▶ _Source data_
┌────────
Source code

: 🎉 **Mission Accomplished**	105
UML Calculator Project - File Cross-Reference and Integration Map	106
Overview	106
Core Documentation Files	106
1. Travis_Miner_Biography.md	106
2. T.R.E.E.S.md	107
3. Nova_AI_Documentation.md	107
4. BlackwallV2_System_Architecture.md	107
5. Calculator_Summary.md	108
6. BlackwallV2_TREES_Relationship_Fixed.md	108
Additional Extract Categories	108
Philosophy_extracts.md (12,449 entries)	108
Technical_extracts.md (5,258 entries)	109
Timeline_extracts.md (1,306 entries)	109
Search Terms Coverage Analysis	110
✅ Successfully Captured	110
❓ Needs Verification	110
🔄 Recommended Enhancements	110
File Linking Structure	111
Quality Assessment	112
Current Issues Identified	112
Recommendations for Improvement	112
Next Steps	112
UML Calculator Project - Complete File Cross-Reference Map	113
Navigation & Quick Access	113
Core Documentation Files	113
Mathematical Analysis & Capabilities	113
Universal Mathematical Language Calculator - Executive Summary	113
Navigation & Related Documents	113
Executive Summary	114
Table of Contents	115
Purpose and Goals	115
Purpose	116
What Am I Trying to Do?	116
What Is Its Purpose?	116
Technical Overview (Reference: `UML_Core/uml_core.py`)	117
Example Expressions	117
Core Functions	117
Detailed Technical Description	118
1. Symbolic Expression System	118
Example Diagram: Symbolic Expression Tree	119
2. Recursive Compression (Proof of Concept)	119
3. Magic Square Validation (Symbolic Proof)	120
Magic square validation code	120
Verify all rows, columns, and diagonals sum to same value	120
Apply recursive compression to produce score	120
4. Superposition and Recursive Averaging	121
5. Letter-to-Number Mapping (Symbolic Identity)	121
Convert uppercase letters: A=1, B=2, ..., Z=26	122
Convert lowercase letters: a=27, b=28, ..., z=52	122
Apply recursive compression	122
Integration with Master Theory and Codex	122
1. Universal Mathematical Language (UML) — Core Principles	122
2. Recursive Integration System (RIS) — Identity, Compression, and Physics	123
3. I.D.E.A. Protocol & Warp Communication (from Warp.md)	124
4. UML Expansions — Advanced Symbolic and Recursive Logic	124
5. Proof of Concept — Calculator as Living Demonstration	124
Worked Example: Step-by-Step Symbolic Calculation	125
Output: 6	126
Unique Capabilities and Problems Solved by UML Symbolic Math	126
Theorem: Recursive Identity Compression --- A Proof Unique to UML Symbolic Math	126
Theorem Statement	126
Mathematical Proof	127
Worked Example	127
└────────
▶ _Exercise directions_
Keeping every word and mark as it is, print the entries above.

▶ _Response_
Source code

: 🎉 **Mission Accomplished**	105
UML Calculator Project - File Cross-Reference and Integration Map	106
Overview	106
Core Documentation Files	106
1. Travis_Miner_Biography.md	106
2. T.R.E.E.S.md	107
3. Nova_AI_Documentation.md	107
4. BlackwallV2_System_Architecture.md	107
5. Calculator_Summary.md	108
6. BlackwallV2_TREES_Relationship_Fixed.md	108
Additional Extract Categories	108
Philosophy_extracts.md (12,449 entries)	108
Technical_extracts.md (5,258 entries)	109
Timeline_extracts.md (1,306 entries)	109
Search Terms Coverage Analysis	110
✅ Successfully Captured	110
❓ Needs Verification	110
🔄 Recommended Enhancements	110
File Linking Structure	111
Quality Assessment	112
Current Issues Identified	112
Recommendations for Improvement	112
Next Steps	112
UML Calculator Project - Complete File Cross-Reference Map	113
Navigation & Quick Access	113
Core Documentation Files	113
Mathematical Analysis & Capabilities	113
Universal Mathematical Language Calculator - Executive Summary	113
Navigation & Related Documents	113
Executive Summary	114
Table of Contents	115
Purpose and Goals	115
Purpose	116
What Am I Trying to Do?	116
What Is Its Purpose?	116
Technical Overview (Reference: `UML_Core/uml_core.py`)	117
Example Expressions	117
Core Functions	117
Detailed Technical Description	118
1. Symbolic Expression System	118
Example Diagram: Symbolic Expression Tree	119
2. Recursive Compression (Proof of Concept)	119
3. Magic Square Validation (Symbolic Proof)	120
Magic square validation code	120
Verify all rows, columns, and diagonals sum to same value	120
Apply recursive compression to produce score	120
4. Superposition and Recursive Averaging	121
5. Letter-to-Number Mapping (Symbolic Identity)	121
Convert uppercase letters: A=1, B=2, ..., Z=26	122
Convert lowercase letters: a=27, b=28, ..., z=52	122
Apply recursive compression	122
Integration with Master Theory and Codex	122
1. Universal Mathematical Language (UML) — Core Principles	122
2. Recursive Integration System (RIS) — Identity, Compression, and Physics	123
3. I.D.E.A. Protocol & Warp Communication (from Warp.md)	124
4. UML Expansions — Advanced Symbolic and Recursive Logic	124
5. Proof of Concept — Calculator as Living Demonstration	124
Worked Example: Step-by-Step Symbolic Calculation	125
Output: 6	126
Unique Capabilities and Problems Solved by UML Symbolic Math	126
Theorem: Recursive Identity Compression --- A Proof Unique to UML Symbolic Math	126
Theorem Statement	126
Mathematical Proof	127
Worked Example	127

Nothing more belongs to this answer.